Coco Before Chanel

As I chase down the few remaining Oscar-nominated pictures that I missed in theaters, I come to Coco Before Chanel, which, as the title suggests, is a look at the early life of fashion designer Coco Chanel. As one would expect of a film about a fashion designer, the movie picked up a well-earned nomination for costume designer Catherine Leterrier.

Beyond the costumes, this film is a respectful, at times too-reverent examination of Chanel, who was dumped in an orphanage by her father, struggled to make it is as a singer, and then ended up revolutionizing women's style in pre-World War I France. But at the heart of it I found the film a little dull.

As anyone who has ever seen my wardrobe, I know nothing about fashion and have little interest in it. The film, directed by Anne Fontaine, does give the viewer a decent understanding of what made Chanel so revolutionary (she was the only fashion personality named in Time Magazine's Top 100 people of the century). In an era when women covered themselves with feathers and baubles to show their wealth, Chanel used the simplicity of men's fashion to stand out. Perhaps most importantly she did not wear a corset, which allowed women to have a measure of freedom, letting it all hang out.

But those things could be expressed in a documentary. This film is a narrative, and doesn't exactly crackle with drama. After a prologue in the orphanage, we pick her up as a singer in a saloon, where she meets a bumptious millionaire (Benoit Poelvoorde). She later shows up at his estate and kind of installs herself as a mistress. Later she falls in love with his friend, a British coal merchant (Alessandro Nivola) who encourages her individuality. Their relationship becomes complicated, though, and ends badly. That pretty much defines the conflict of the film.

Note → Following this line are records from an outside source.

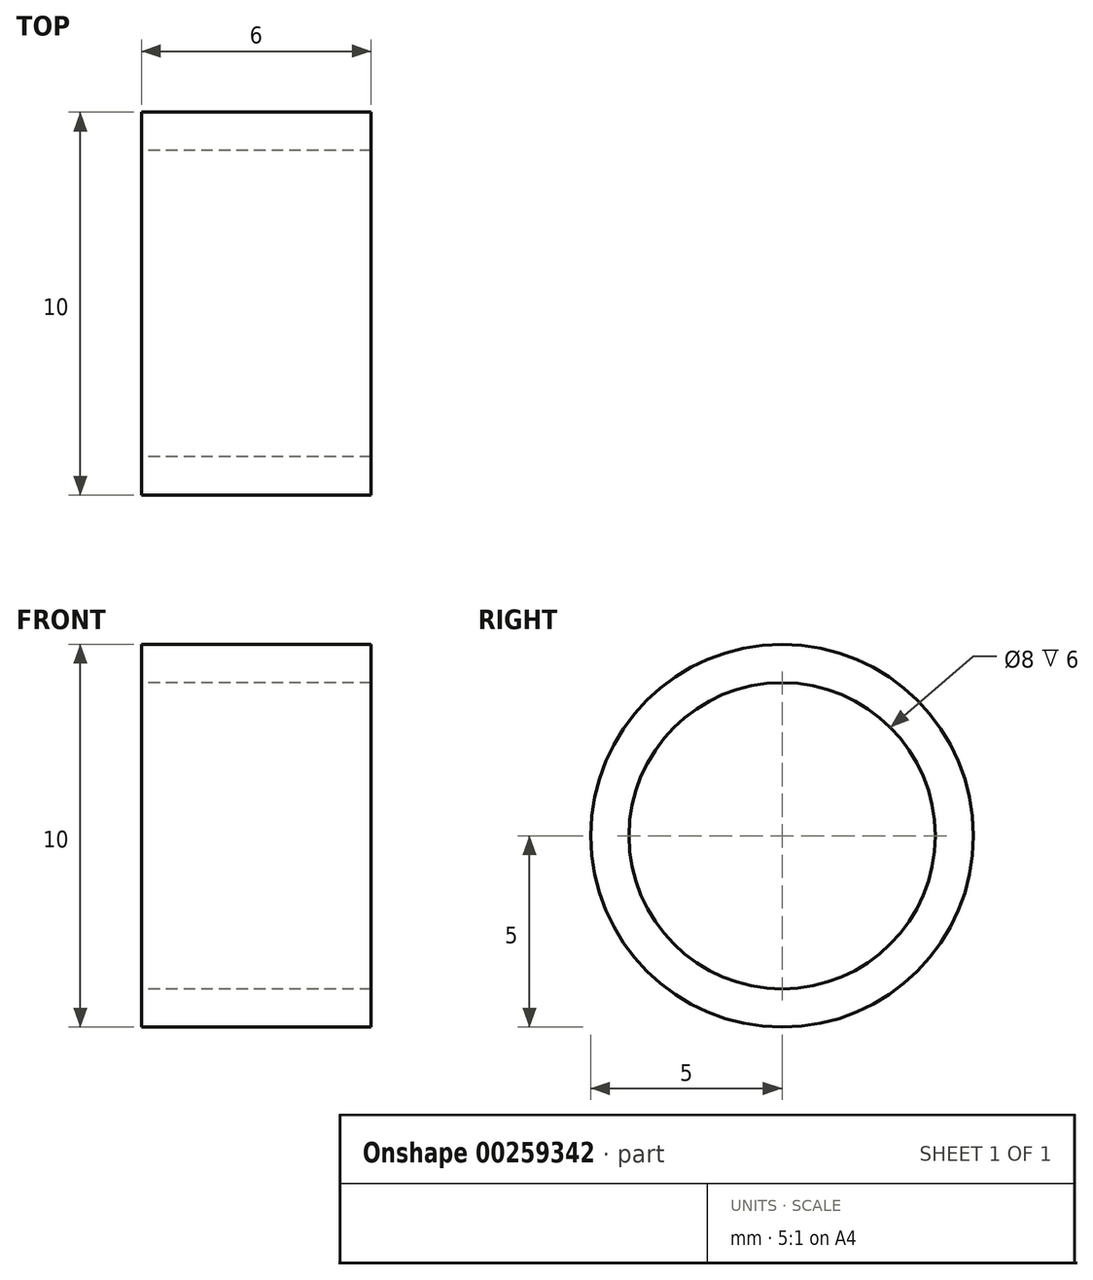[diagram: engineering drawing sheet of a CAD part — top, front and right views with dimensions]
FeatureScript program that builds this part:
annotation { "Feature Type Name" : "Feature", "Feature Type Description" : "" }
export const myFeature = defineFeature(function(context is Context, id is Id, definition is map)
    precondition{}
    {
        {
            var Q0;
            Q0=qCreatedBy(makeId("Front.planeOp"),FACE);
            var sketch = newSketch(context, id + "F0", { "sketchPlane" : qUnion([Q0])});
            skLineSegment(sketch, "E0", {"start": v(0, 4) * mm, "end": v(3, 4) * mm});
            skLineSegment(sketch, "E1", {"start": v(3, 4) * mm, "end": v(3, 5) * mm});
            skLineSegment(sketch, "E2", {"start": v(3, 5) * mm, "end": v(0, 5) * mm});
            skLineSegment(sketch, "E3", {"start": v(0, 5) * mm, "end": v(0, 4) * mm});
            skLineSegment(sketch, "E4", {"start": v(0, 0) * mm, "end": v(7.85, 0) * mm, "construction": true});
            skLineSegment(sketch, "E5.MirrorCS", {"start": v(-3, 5) * mm, "end": v(0, 5) * mm});
            skLineSegment(sketch, "E6.MirrorCS", {"start": v(-3, 4) * mm, "end": v(-3, 5) * mm});
            skLineSegment(sketch, "E7.MirrorCS", {"start": v(0, 4) * mm, "end": v(-3, 4) * mm});
            skSolve(sketch);
        }
        {
            var Q0;
            Q0=makeQuery(id+"F0.imprint","IMPRINT",FACE,{"disambiguationData":[TD([[makeQuery(id+"F0.imprint","IMPRINT",EDGE,{"derivedFrom":sQuery(id+"F0.wireOp",EDGE,"E5.MirrorCS")}),-1.0]])]});
            var Q1;
            Q1=makeQuery(id+"F0.imprint","IMPRINT",FACE,{"disambiguationData":[TD([[makeQuery(id+"F0.imprint","IMPRINT",EDGE,{"derivedFrom":sQuery(id+"F0.wireOp",EDGE,"E0")}),1.0]])]});
            var Q2;
            Q2=sQuery(id+"F0.wireOp",EDGE,"E4");
            revolve(context, id + "F1", {"entities" : qUnion([Q0, Q1]), "axis" : qUnion([Q2]), "revolveType" : RevolveType.FULL});
        }
    });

Audrey Tatou is Chanel, and it is easy to see why the makers of the film would have abandoned the project without her participation. She looks a great deal like her subject and lifts the film out of its doldrums with an intense performance.

I read in the Wikipedia article on the film that there was some controversy about it because it did not address her collaboration with the Nazis. This is interesting, considering the film ends before the outbreak of World War I. Perhaps there are more movies to be made about this woman (indeed, there is one in the works about her relationship with Igor Stravinsky, who is not seen in this one).